ANZ steps up shift of jobs offshore

ANZ Bank flags plans to transfer an undisclosed number of information technology jobs overseas as it chases A$200 million a year in cost savings.

Australia and New Zealand Banking Group has flagged plans to transfer an undisclosed number of information technology jobs overseas as it chases A$200 million a year in cost savings. The move would add to the roster of 3000 workers that ANZ has in its Bangalore centre, in India, which supports computer system development and maintenance for the bank's businesses across the region.

The transfers would continue a gradual shift of technology jobs offshore that ANZ has pursued in recent years and would partially offset rises in local headcount driven by Basel II and anti-money laundering compliance programs.

In a briefing accompanying ANZ's full-year financial results yesterday, chief executive Mike Smith could not confirm the number of jobs affected by the transfers.

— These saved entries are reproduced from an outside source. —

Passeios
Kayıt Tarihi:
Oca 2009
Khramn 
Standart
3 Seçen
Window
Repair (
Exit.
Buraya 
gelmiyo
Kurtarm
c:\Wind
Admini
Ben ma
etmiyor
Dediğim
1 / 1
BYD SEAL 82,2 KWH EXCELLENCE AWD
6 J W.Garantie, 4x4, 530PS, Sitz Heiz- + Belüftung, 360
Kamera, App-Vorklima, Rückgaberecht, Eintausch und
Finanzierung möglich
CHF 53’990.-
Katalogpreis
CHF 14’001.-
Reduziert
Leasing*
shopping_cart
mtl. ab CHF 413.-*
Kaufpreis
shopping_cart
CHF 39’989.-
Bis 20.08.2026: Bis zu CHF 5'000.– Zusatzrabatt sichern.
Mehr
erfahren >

However, the bank expects to save about $200 million a year from 2010 through a range of initiatives that include the relocation of some full-time positions to the Bangalore centre.

The transfers sit alongside a recent restructure of the bank's information technology operations that was instigated under the company's One ANZ program.

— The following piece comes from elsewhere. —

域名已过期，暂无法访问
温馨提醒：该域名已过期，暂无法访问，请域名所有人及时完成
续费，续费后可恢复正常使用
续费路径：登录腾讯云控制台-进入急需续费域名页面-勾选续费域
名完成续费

The bank yesterday reiterated that One ANZ aimed to simplify the bank's computing operations.

Chief information officer Peter Dalton told staff this month that the restructure would centralise some functions and support ANZ's push to "become a technology-based, super-regional bank".

It also involved the appointment of a host of information technology general managers, including the naming of Bangalore centre boss Ranjani Ranganath as general manager of technology strategy and business management.

ANZ is relying heavily on the Indian-based facility to develop core banking systems for its Asian banking strategy and the centre is also expected to play a similar role in the replacement of the bank's ageing transactional platforms in Australia.

The lender is yet to set a timetable to replace its core banking systems in Australia, but similar initiatives at Commonwealth Bank of Australia and National Australia Bank are under way and budgeted at $580 million and $1 billion, respectively.

In 2008, investment in information systems helped push ANZ's computer operating expenses up 3 per cent year on year to $609 million.

The value of deferred software spending on the bank's books shot up 35 per cent to $625 million, mirroring a rise in software capitalisation at NAB detailed as part of its full-year results announcement this week.

The ANZ's computer operating cost rise was spurred primarily by a rise in contract labour expenses from $50 million a year ago to $73 million and an 11 per cent year-on-year lift in rental and repair costs to $81 million.

Declines in software acquisition costs and data communications expenditure in part offset the increases. Telephony costs rose from $55 million in 2007 to $58 million at September 30.

Technology-intensive compliance programs such as AML remediation also helped to spur cost increases and the ANZ has previously said it expects to spend $66 million by 2010 to ensure it meets new federal anti-money laundering requirements.